Subjects may have received previous courses of an investigational biologic therapy including active or passive immunotherapy (e.g. rituximab), other B cell depleting antibody therapy, or radioimmunotherapy (e.g. tositumomab or ibritumomab) if last administration is greater than 77 days prior to SD0.
Subjects must have at least one measurable site of disease.
Willing to undergo a pre-treatment and post-treatment tumor biopsy.
Subjects must have evidence of survivin expression in pre-treatment tumor sample.
A screening Eastern Cooperative Oncology Group Performance Status (ECOG) of 0-1.
A life expectancy > 6 months.

Main Exclusion Criteria:

Patients eligible for possible curative therapies such as ASCT.
Patients undergoing concurrent chemotherapy, radiation therapy, or immunotherapy or who are currently on an investigational product/trial are excluded. There must be at least 21 days since completion of prior chemotherapy/radiation and at least 77 days since completion of immunotherapy until study treatment begins (SD0). Subjects must have recovered from all acute toxicities from prior treatment; peripheral neuropathy must be < grade 2.

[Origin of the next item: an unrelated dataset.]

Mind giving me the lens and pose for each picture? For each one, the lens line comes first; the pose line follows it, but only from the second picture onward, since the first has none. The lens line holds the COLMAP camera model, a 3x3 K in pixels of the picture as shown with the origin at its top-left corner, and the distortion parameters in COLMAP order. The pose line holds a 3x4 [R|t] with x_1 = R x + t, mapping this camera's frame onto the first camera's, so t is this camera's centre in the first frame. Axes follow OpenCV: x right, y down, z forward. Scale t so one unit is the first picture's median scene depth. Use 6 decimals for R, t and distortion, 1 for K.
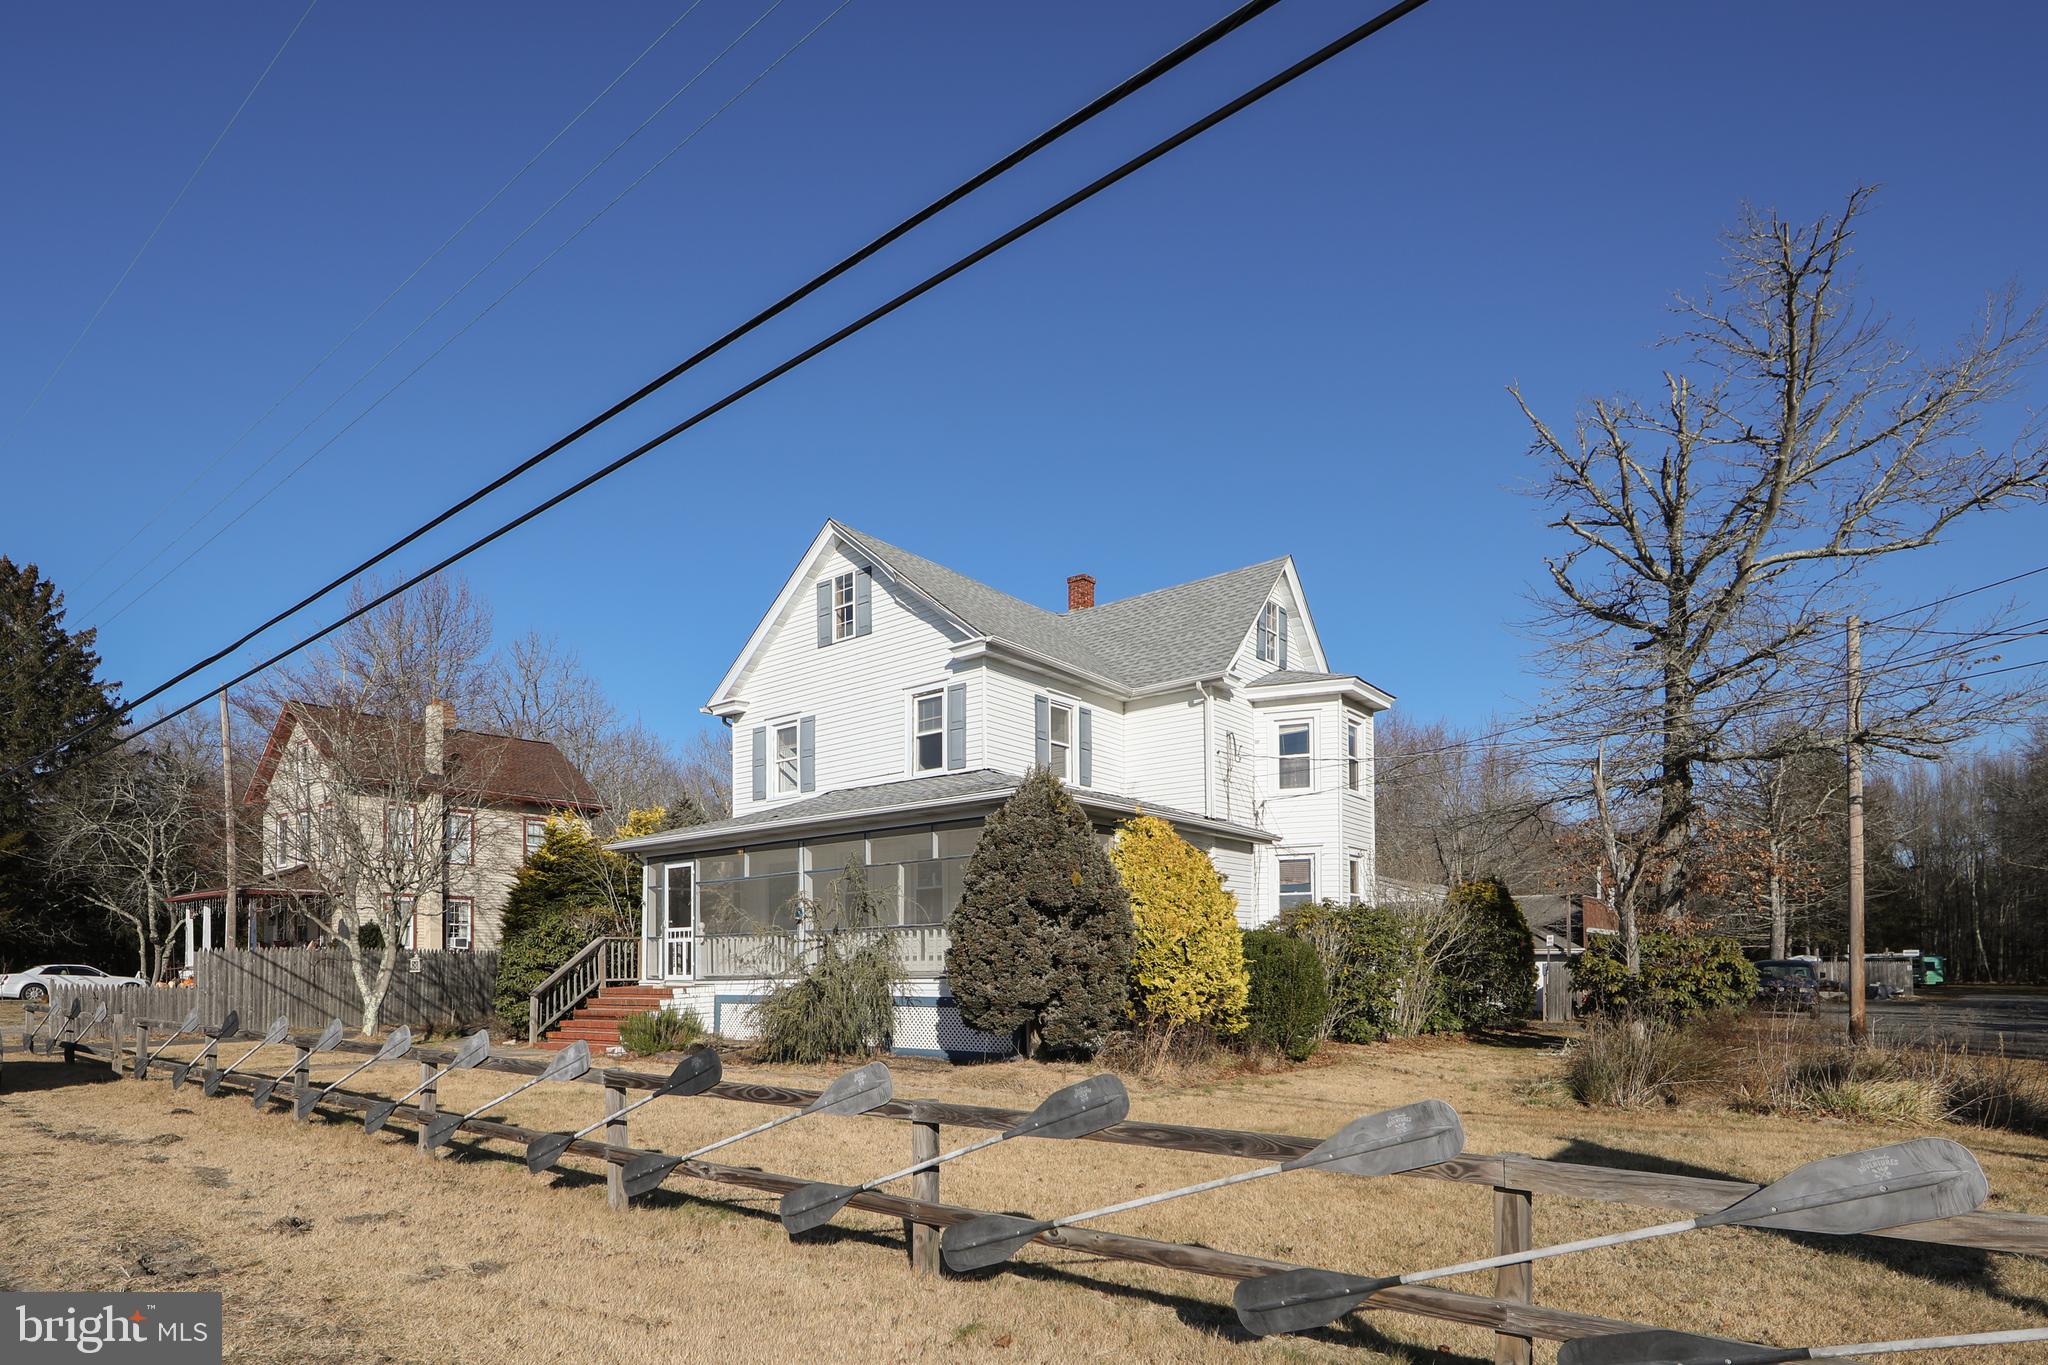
lens RADIAL K [[1122.7, 0, 905.6], [0, 1122.7, 962.5], [0, 0, 1]] dist [-0.000533, -0.000054]
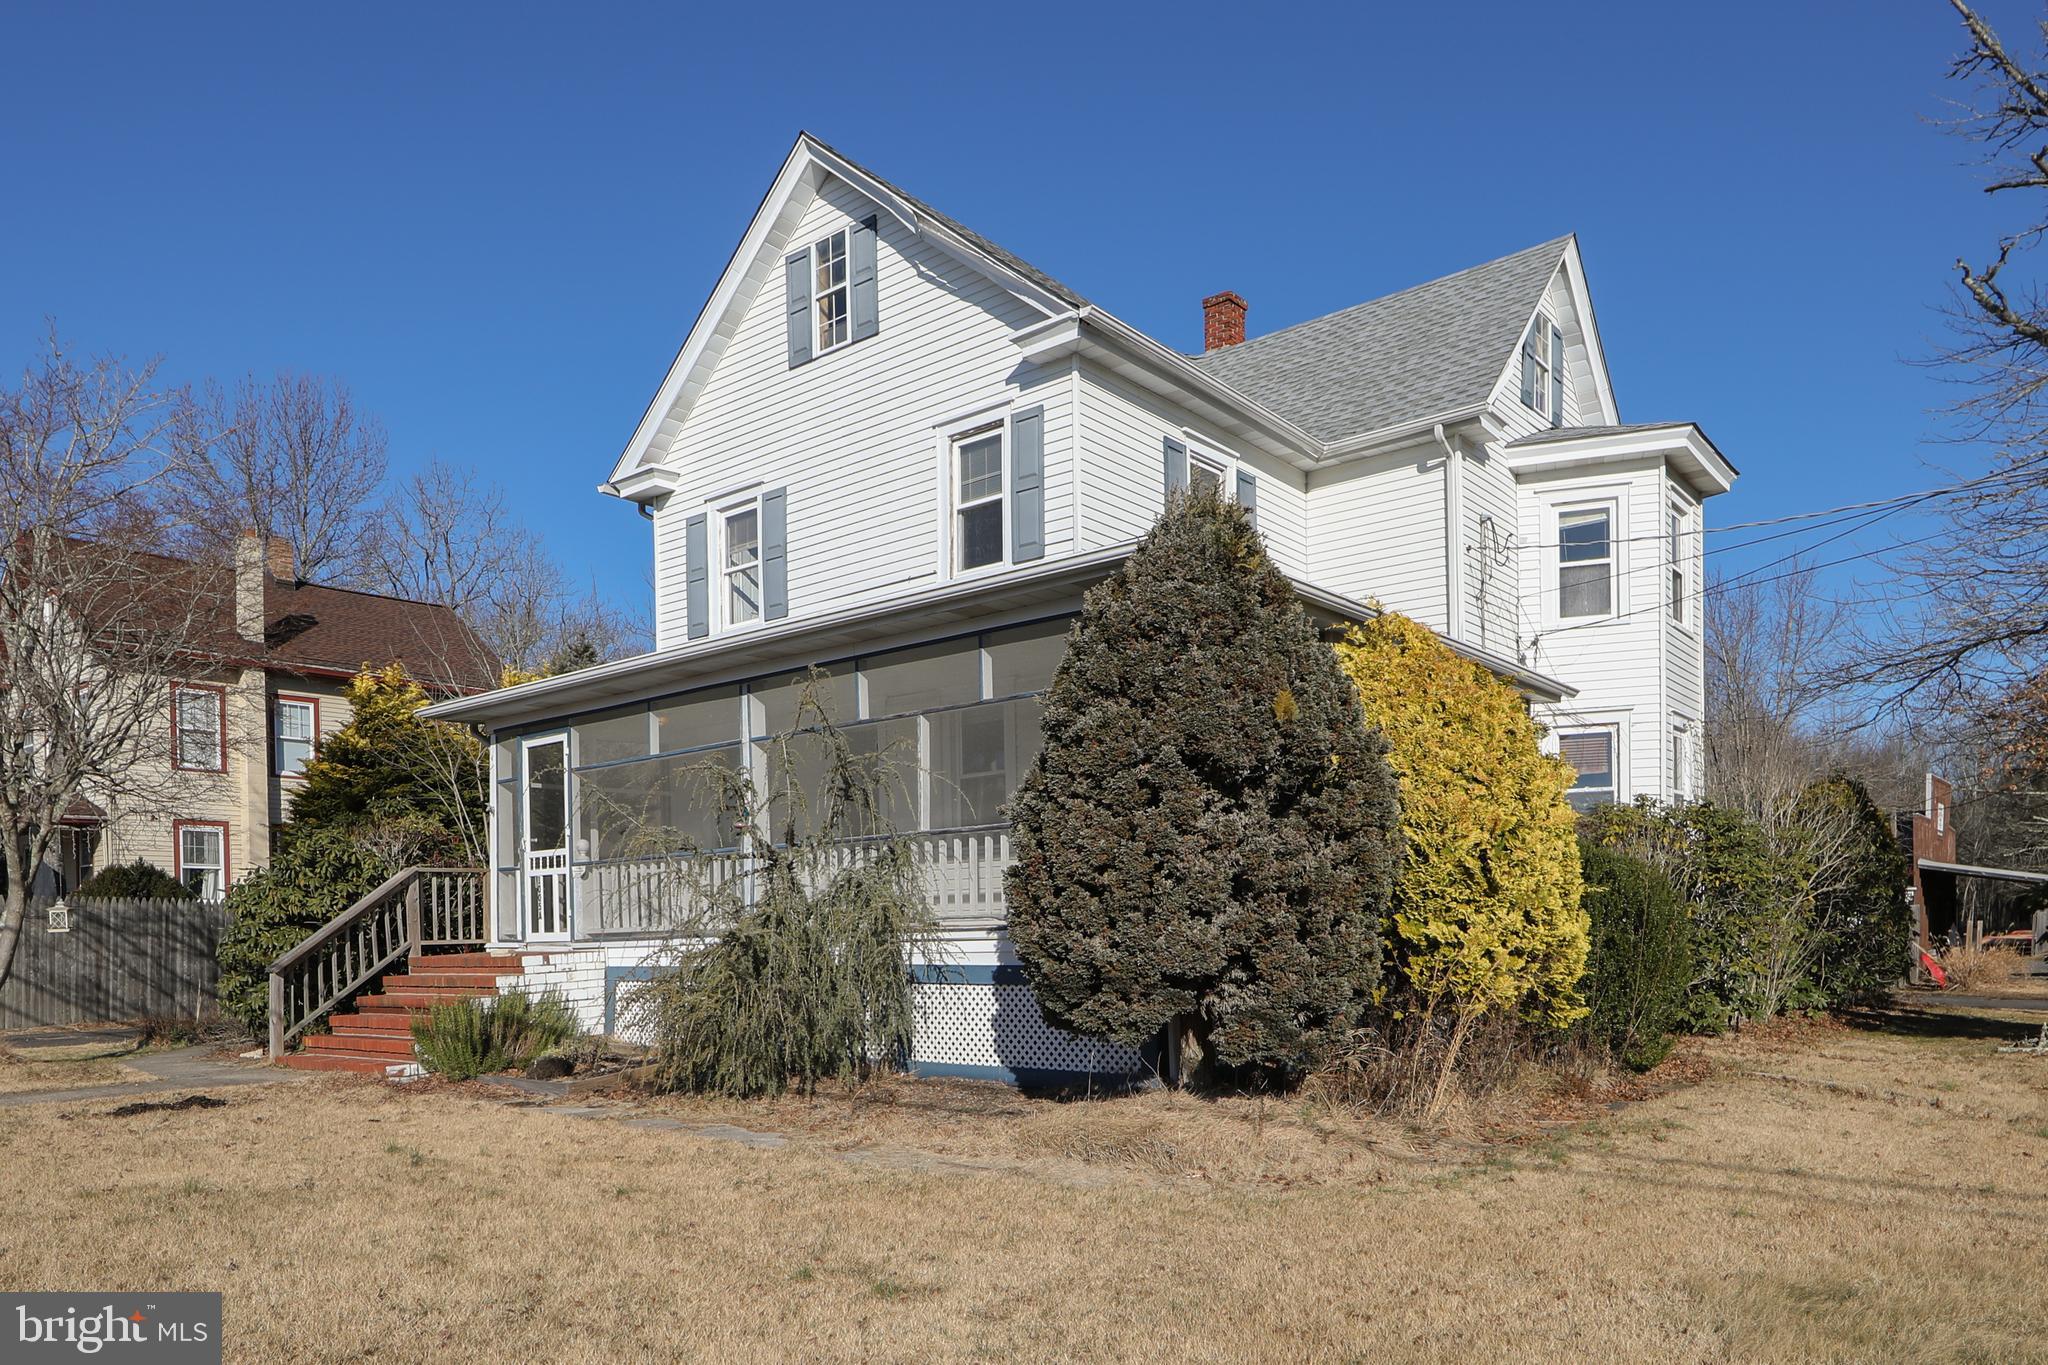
lens RADIAL K [[1383.0, 0, 1032.0], [0, 1383.0, 962.3], [0, 0, 1]] dist [-0.006701, -0.002446]
pose [[0.999078, -0.011139, 0.041463, 0.016182], [0.010000, 0.999570, 0.027575, 0.009656], [-0.041752, -0.027135, 0.998759, 0.297747]]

Lactate dehydrogenase (LDH) greater than 2 times the upper limit of normal.
Patients with refractory disease after their last treatment (i.e. progression within 90 days).
Patients who have received prior survivin based vaccines.
Progressive CNS lymphoma requiring treatment within 84 days prior to SD0.
History of active autoimmune disease, such as but not restricted to, inflammatory bowel disease, systemic lupus erythematosus, ankylosing spondylitis, scleroderma, or multiple sclerosis requiring treatment within the last two years.